- Instructions to follow -
What lines in the material hold the string "large"? Return every one of them.

- Extracted data -
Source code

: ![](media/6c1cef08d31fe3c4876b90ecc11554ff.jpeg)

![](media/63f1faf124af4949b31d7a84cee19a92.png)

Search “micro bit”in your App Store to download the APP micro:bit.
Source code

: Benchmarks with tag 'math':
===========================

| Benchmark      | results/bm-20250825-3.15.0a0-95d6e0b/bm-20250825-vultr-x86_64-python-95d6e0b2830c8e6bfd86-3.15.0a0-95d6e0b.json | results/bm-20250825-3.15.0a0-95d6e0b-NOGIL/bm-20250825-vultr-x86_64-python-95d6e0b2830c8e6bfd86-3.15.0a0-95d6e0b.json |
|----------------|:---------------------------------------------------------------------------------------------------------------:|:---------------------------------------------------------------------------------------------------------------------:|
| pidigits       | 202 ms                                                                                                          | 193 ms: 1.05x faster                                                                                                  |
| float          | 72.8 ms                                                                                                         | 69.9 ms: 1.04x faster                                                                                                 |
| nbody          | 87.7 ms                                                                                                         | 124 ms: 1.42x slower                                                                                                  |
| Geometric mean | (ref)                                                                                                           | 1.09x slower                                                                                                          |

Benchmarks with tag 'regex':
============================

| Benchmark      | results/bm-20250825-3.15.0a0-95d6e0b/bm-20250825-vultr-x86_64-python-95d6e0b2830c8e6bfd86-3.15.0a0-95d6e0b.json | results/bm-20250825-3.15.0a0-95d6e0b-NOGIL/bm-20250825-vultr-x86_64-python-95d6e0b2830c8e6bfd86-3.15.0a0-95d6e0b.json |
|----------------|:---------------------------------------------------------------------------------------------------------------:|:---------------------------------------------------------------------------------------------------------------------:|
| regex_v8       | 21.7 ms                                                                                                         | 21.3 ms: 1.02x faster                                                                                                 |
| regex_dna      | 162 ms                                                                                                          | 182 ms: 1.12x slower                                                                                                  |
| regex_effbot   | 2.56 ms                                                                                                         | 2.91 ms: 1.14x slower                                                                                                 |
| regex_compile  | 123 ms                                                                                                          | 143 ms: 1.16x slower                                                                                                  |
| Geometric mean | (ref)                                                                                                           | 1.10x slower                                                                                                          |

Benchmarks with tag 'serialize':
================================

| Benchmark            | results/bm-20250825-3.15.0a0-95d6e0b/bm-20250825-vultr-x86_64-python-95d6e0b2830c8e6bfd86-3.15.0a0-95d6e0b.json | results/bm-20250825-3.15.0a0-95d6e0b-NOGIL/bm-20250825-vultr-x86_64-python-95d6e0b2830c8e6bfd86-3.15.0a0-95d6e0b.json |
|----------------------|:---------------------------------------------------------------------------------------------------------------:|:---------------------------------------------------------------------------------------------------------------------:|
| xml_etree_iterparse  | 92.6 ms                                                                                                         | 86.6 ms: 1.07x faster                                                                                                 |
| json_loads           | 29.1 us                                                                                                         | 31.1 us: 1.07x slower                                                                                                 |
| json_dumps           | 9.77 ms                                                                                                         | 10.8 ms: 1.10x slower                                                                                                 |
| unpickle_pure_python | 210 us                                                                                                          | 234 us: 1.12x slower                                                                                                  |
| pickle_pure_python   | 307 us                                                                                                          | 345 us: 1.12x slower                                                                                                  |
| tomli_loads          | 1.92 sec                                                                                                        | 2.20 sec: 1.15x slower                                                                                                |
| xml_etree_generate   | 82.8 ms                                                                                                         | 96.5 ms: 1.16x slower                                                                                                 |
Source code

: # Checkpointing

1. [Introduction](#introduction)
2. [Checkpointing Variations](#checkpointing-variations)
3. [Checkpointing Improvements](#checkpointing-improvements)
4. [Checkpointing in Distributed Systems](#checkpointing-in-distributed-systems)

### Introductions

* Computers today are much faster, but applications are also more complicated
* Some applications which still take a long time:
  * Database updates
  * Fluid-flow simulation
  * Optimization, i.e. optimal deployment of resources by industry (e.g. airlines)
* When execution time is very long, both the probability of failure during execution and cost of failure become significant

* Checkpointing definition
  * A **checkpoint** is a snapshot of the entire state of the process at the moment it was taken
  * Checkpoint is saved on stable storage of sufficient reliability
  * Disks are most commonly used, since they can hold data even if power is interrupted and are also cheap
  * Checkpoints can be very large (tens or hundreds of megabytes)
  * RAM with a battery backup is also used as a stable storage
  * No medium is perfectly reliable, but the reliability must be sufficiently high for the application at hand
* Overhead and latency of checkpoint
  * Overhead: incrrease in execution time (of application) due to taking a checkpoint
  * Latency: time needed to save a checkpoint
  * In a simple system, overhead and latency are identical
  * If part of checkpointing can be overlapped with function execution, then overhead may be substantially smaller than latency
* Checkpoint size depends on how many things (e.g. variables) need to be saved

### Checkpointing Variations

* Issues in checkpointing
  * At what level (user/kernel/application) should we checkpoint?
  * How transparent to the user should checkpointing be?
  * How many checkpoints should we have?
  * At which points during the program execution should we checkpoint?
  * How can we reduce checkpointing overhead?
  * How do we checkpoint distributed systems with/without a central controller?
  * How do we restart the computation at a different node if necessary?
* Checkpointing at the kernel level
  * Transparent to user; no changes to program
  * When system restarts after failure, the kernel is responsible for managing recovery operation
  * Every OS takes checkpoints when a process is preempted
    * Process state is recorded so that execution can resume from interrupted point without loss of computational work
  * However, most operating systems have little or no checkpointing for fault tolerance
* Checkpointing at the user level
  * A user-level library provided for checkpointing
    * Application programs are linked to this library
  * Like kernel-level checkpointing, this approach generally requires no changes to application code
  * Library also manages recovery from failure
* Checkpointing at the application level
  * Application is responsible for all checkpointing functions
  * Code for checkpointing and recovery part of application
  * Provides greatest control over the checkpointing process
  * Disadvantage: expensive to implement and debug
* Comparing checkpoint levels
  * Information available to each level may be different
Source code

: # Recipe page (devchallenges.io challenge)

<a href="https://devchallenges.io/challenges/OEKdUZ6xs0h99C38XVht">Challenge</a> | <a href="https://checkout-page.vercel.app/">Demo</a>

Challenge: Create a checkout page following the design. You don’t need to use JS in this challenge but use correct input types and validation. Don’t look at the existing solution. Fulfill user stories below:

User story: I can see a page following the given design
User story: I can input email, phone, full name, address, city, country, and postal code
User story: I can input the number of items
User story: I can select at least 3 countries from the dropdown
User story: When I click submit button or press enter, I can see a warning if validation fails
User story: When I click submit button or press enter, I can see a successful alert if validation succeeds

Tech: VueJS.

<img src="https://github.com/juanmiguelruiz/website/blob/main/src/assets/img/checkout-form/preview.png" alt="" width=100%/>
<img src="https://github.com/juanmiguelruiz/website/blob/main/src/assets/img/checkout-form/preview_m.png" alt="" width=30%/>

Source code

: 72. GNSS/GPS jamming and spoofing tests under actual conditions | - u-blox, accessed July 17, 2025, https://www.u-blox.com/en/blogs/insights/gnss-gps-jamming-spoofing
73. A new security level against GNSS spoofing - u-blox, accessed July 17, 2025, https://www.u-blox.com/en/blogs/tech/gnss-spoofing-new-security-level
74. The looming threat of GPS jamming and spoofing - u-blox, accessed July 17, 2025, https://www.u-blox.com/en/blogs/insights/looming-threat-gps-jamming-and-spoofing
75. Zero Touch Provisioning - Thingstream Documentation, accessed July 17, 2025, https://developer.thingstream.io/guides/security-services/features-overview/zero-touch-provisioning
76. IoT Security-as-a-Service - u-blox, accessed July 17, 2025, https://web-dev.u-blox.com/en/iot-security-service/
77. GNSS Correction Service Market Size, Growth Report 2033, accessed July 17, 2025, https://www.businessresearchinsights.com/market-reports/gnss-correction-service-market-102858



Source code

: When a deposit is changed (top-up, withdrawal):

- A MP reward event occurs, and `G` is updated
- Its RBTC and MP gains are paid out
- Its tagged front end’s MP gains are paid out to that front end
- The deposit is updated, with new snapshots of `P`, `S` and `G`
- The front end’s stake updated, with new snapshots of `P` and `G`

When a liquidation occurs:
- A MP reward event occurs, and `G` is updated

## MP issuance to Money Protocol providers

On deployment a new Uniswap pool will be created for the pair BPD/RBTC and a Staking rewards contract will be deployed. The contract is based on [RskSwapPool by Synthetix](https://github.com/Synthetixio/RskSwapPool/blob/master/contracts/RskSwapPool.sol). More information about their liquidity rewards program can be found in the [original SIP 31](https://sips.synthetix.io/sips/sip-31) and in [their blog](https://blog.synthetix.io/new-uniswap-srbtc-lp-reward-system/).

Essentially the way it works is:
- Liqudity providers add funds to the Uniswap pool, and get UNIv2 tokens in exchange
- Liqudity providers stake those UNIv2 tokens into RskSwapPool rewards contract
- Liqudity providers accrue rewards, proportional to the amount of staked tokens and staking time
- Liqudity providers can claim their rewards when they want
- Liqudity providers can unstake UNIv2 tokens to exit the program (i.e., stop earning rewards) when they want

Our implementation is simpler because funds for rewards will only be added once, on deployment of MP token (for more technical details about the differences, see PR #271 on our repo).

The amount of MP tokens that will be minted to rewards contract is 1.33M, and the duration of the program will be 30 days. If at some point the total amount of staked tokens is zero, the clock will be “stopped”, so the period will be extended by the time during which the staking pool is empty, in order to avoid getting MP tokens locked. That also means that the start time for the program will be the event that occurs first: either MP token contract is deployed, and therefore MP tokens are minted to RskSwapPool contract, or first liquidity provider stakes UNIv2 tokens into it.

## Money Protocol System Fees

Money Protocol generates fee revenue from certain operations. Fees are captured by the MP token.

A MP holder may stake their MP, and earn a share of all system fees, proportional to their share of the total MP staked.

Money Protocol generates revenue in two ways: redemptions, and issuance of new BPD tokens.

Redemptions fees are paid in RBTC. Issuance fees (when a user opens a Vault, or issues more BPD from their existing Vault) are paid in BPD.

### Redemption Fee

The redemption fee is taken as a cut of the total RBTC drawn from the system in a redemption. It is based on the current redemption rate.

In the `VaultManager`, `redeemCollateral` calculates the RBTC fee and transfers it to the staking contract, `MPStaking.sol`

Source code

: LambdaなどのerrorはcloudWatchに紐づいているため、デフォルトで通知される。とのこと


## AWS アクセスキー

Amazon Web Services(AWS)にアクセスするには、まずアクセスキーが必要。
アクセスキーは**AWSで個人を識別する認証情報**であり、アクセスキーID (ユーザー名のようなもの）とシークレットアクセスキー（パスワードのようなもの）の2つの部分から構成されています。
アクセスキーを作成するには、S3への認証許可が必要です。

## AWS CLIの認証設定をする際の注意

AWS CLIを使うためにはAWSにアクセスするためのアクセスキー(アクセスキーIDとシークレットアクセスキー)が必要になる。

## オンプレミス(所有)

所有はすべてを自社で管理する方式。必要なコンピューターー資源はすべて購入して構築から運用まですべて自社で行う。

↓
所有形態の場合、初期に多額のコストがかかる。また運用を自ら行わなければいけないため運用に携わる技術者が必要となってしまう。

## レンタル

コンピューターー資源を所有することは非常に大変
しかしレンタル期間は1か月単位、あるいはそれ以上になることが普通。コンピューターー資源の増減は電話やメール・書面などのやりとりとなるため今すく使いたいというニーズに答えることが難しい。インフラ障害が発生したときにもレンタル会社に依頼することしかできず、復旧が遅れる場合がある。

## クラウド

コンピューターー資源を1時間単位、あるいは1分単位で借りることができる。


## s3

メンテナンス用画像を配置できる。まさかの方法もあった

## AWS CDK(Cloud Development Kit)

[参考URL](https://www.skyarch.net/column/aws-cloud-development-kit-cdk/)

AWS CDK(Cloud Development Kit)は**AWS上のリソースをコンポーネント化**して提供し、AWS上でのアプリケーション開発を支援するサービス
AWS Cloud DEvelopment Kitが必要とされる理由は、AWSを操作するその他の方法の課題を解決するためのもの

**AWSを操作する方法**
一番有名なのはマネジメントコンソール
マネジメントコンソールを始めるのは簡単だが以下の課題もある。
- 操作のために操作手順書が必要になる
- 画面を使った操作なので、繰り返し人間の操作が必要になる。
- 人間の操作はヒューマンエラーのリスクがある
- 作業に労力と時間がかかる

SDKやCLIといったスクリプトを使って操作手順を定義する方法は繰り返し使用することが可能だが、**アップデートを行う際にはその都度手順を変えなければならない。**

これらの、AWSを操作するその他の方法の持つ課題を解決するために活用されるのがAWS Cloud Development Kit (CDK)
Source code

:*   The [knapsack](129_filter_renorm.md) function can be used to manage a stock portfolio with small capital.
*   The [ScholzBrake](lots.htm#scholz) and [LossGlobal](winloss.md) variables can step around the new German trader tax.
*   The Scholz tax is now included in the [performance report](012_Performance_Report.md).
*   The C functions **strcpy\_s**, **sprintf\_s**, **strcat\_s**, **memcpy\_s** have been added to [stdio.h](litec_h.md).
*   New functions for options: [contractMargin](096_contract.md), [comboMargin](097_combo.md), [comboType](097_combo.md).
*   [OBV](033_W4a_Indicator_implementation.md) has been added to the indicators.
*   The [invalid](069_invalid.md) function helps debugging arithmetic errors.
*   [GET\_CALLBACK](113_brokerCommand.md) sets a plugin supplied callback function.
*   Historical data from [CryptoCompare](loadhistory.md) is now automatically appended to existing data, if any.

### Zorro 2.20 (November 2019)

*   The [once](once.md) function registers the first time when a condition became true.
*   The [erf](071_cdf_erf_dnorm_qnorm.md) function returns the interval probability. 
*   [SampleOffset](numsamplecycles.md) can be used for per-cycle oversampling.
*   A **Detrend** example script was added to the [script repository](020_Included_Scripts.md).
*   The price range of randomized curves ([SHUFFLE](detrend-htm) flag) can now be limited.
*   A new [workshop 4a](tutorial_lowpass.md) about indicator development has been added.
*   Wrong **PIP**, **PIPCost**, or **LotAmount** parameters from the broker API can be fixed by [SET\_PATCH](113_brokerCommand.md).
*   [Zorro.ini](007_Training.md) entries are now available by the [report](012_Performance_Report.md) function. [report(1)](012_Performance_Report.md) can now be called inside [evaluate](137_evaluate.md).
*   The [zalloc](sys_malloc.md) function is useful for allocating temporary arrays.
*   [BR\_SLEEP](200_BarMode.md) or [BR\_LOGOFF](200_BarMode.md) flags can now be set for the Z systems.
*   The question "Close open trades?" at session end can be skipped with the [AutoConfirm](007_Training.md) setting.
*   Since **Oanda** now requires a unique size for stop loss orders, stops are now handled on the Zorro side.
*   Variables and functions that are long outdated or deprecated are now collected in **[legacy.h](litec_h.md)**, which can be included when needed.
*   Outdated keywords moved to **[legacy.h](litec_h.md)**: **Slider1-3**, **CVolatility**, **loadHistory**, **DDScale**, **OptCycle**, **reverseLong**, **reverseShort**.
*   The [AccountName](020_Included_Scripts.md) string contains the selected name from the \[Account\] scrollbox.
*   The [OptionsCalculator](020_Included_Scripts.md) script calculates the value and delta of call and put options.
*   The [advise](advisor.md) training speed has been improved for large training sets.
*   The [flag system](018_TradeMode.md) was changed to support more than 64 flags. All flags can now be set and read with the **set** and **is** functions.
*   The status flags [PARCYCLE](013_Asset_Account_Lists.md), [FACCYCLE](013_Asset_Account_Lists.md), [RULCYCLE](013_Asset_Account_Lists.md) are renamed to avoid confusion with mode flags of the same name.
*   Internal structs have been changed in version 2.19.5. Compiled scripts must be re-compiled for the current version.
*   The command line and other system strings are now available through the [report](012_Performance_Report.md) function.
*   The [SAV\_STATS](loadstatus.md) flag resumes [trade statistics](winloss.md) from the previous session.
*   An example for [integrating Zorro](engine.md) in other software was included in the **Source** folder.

- Answer section -
  * Checkpoints can be very large (tens or hundreds of megabytes)
*   The [advise](advisor.md) training speed has been improved for large training sets.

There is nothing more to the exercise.